* [What the task asks] When you repeat the records, keep every word exact and drop each picture.
-.-.-
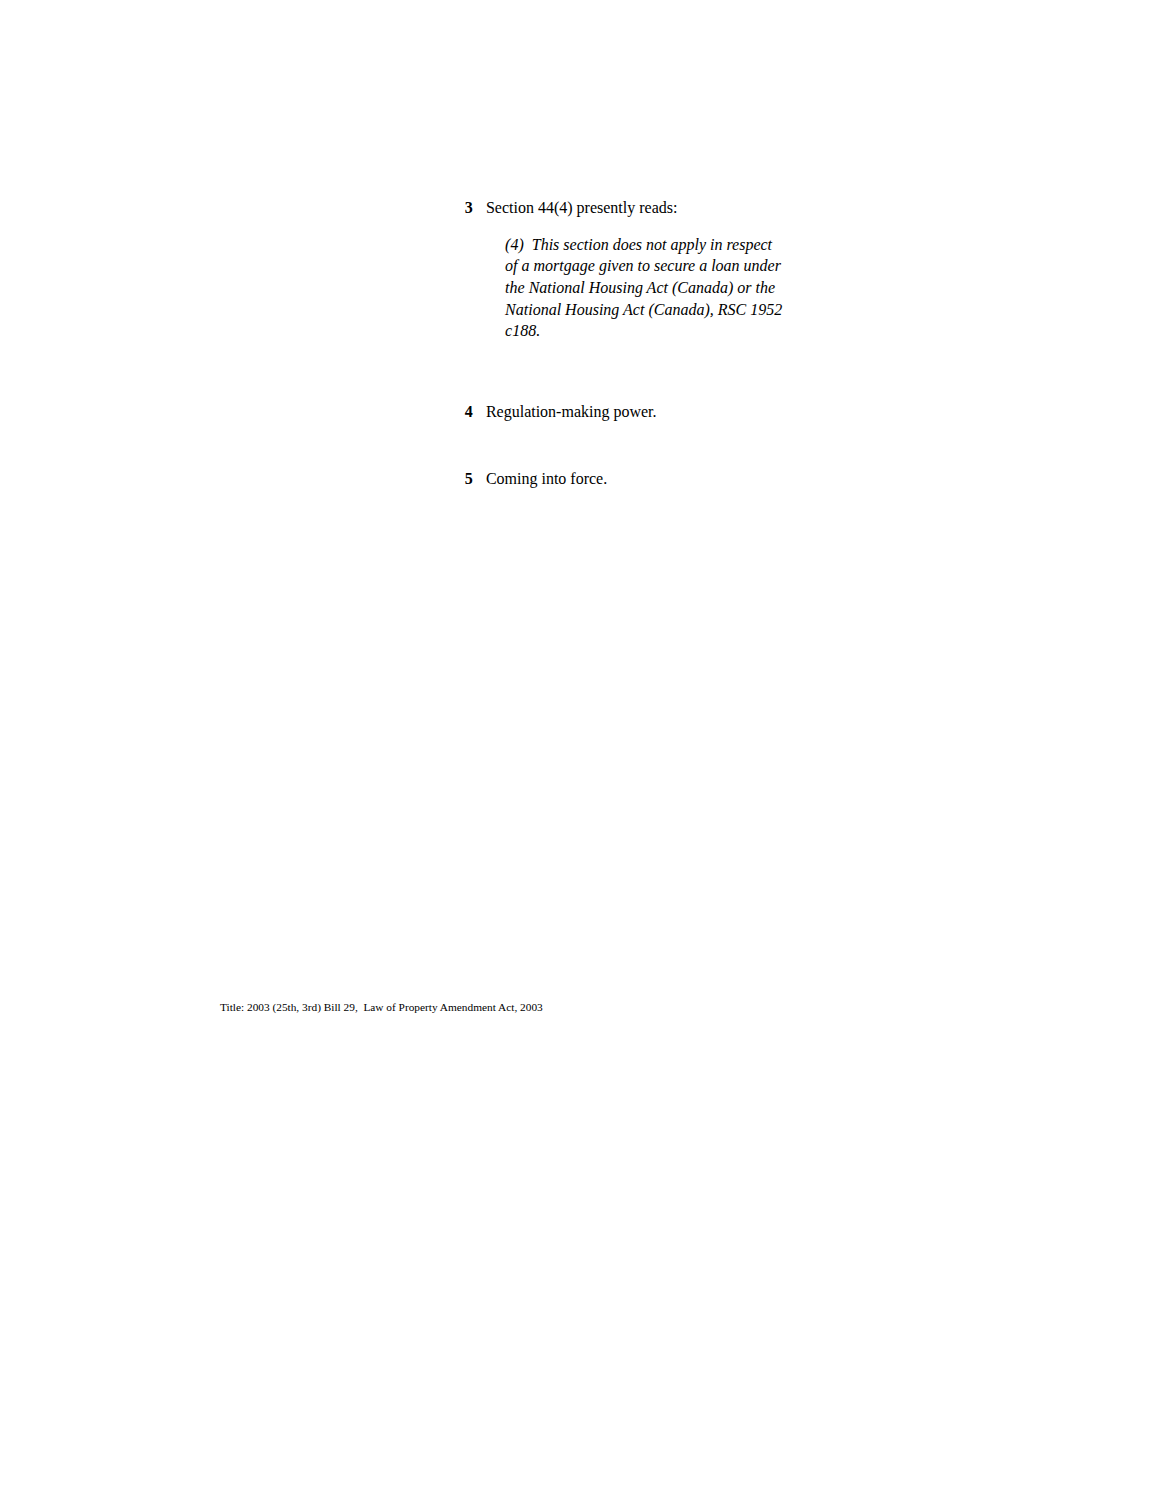3
Section 44(4) presently reads:
(4) This section does not apply in respect of a mortgage given to secure a loan under the National Housing Act (Canada) or the National Housing Act (Canada), RSC 1952 c188.
4
Regulation-making power.
5
Coming into force.
Title: 2003 (25th, 3rd) Bill 29, Law of Property Amendment Act, 2003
-.-.-
* [Solution to this exercise]
3
Section 44(4) presently reads:
(4) This section does not apply in respect of a mortgage given to secure a loan under the National Housing Act (Canada) or the National Housing Act (Canada), RSC 1952 c188.
4
Regulation-making power.
5
Coming into force.
Title: 2003 (25th, 3rd) Bill 29, Law of Property Amendment Act, 2003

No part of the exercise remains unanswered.